→ **ASSIGNMENT**:
Return the listing below unchanged, minus its pictures.
### THE DATA ###
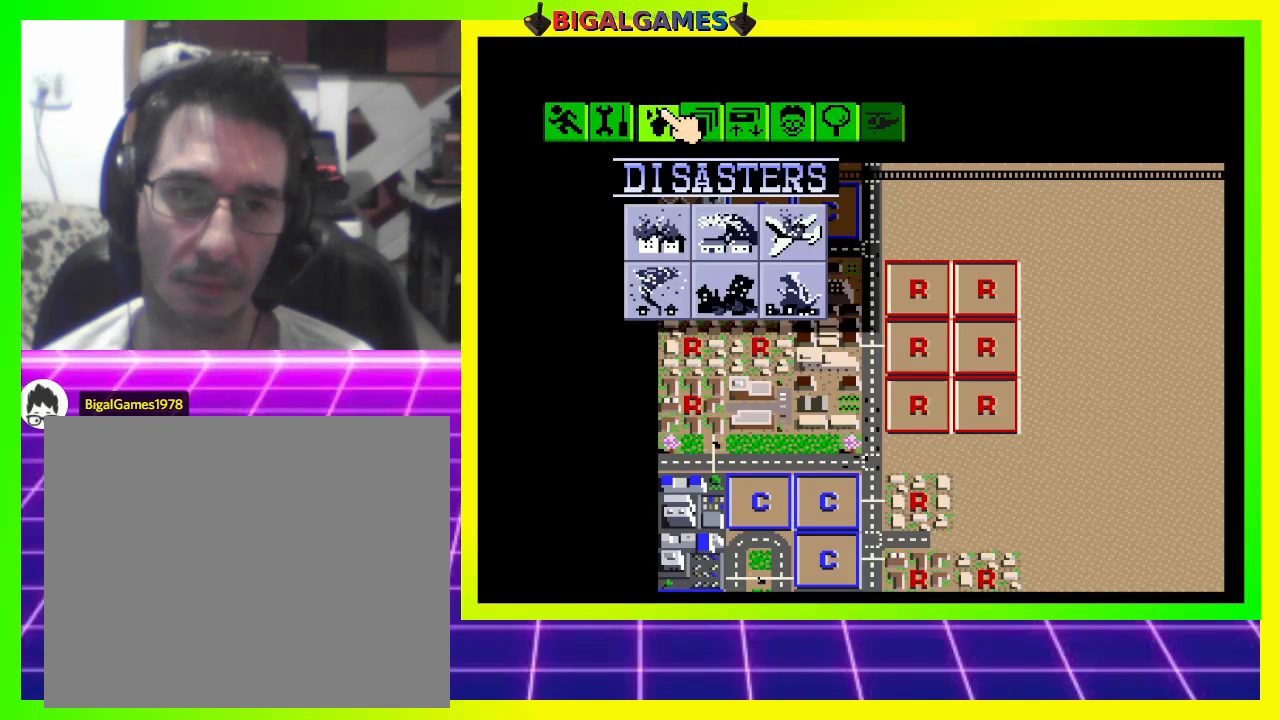
{"buttons": [], "right_stick": "center", "events": [[233, "DPAD_LEFT", "down"], [400, "DPAD_LEFT", "up"]]}
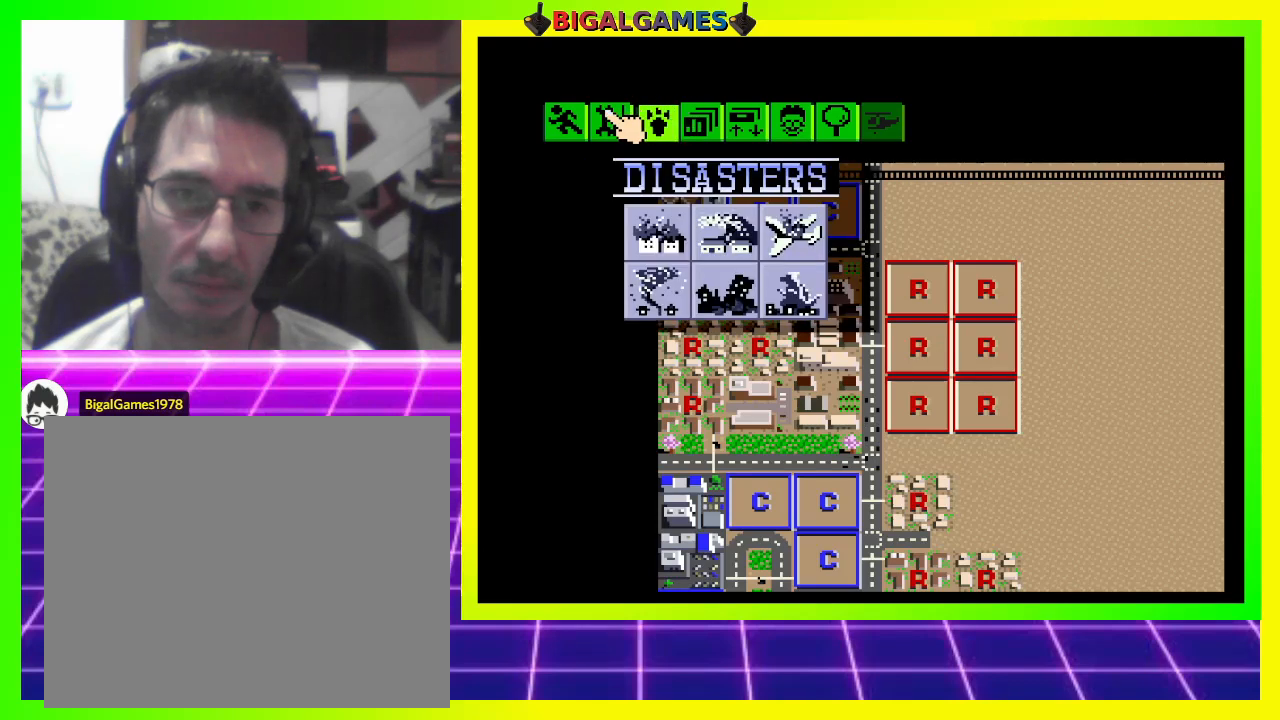
{"buttons": [], "right_stick": "center", "events": [[133, "CROSS", "down"], [267, "CROSS", "up"]]}
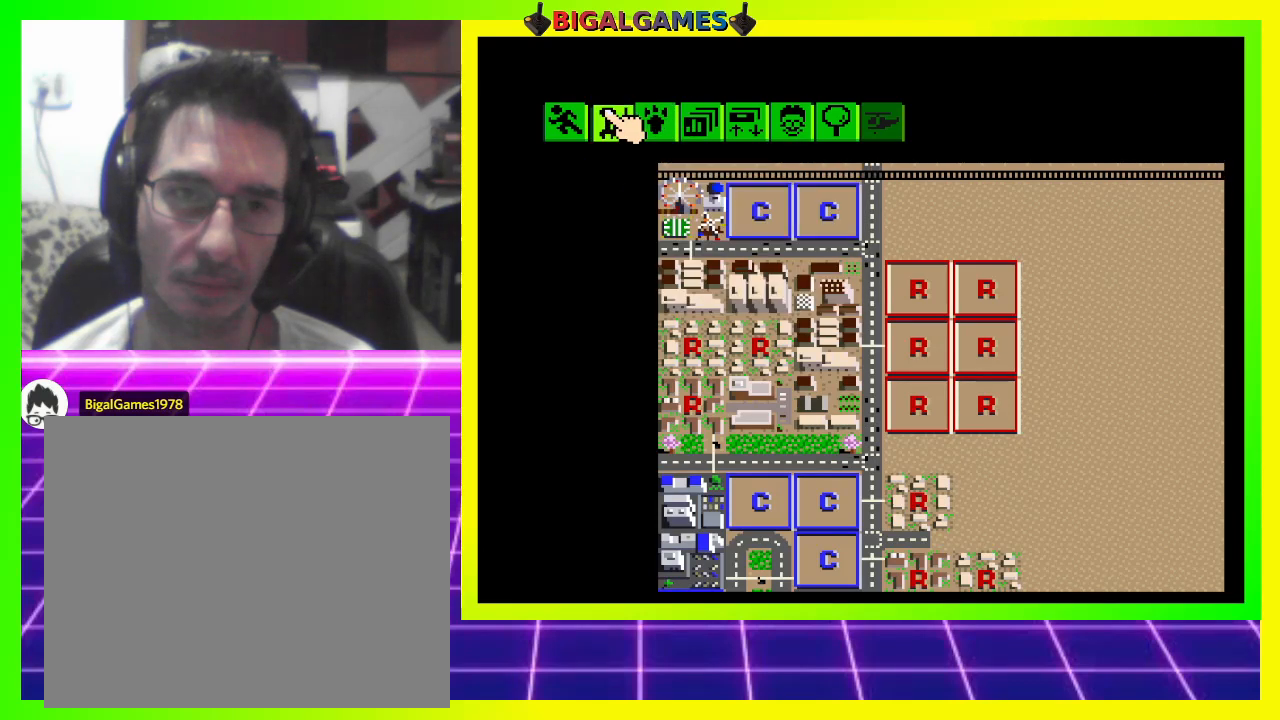
{"buttons": [], "right_stick": "center", "events": []}
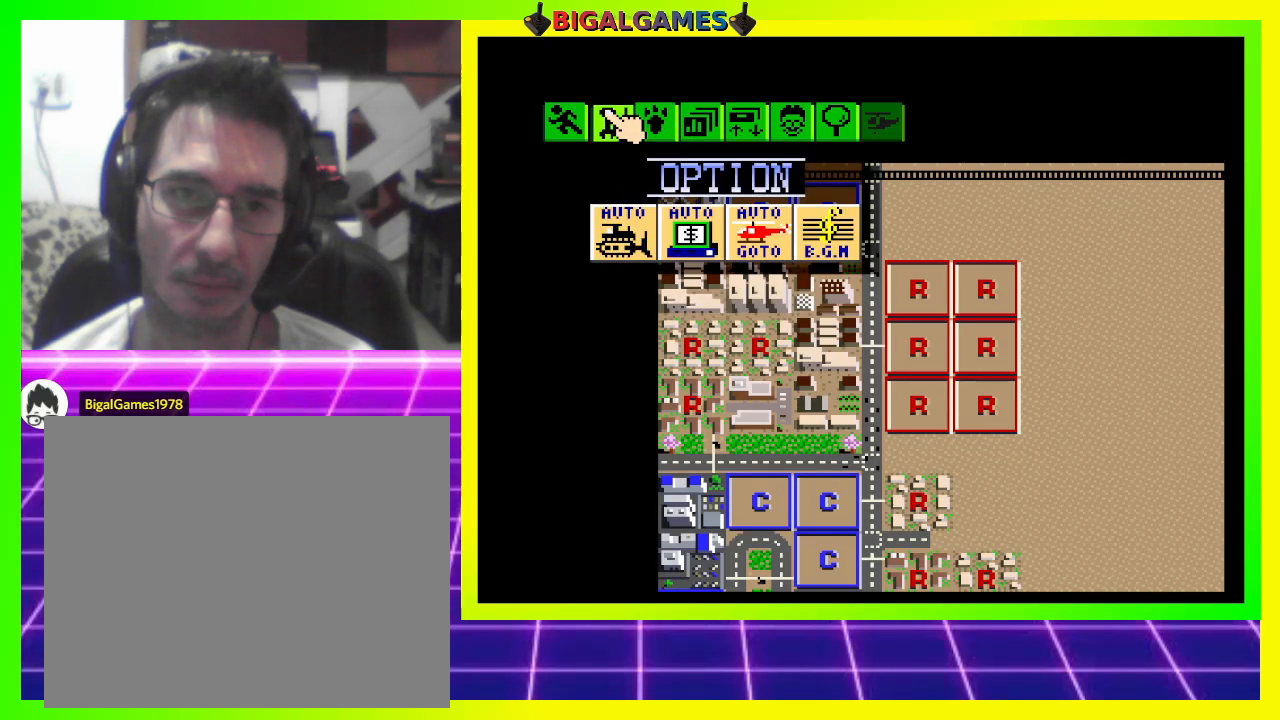
{"buttons": [], "right_stick": "center", "events": []}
###
→ **ANSWER TO THIS PROBLEM**:
{"buttons": [], "right_stick": "center", "events": [[233, "DPAD_LEFT", "down"], [400, "DPAD_LEFT", "up"]]}
{"buttons": [], "right_stick": "center", "events": [[133, "CROSS", "down"], [267, "CROSS", "up"]]}
{"buttons": [], "right_stick": "center", "events": []}
{"buttons": [], "right_stick": "center", "events": []}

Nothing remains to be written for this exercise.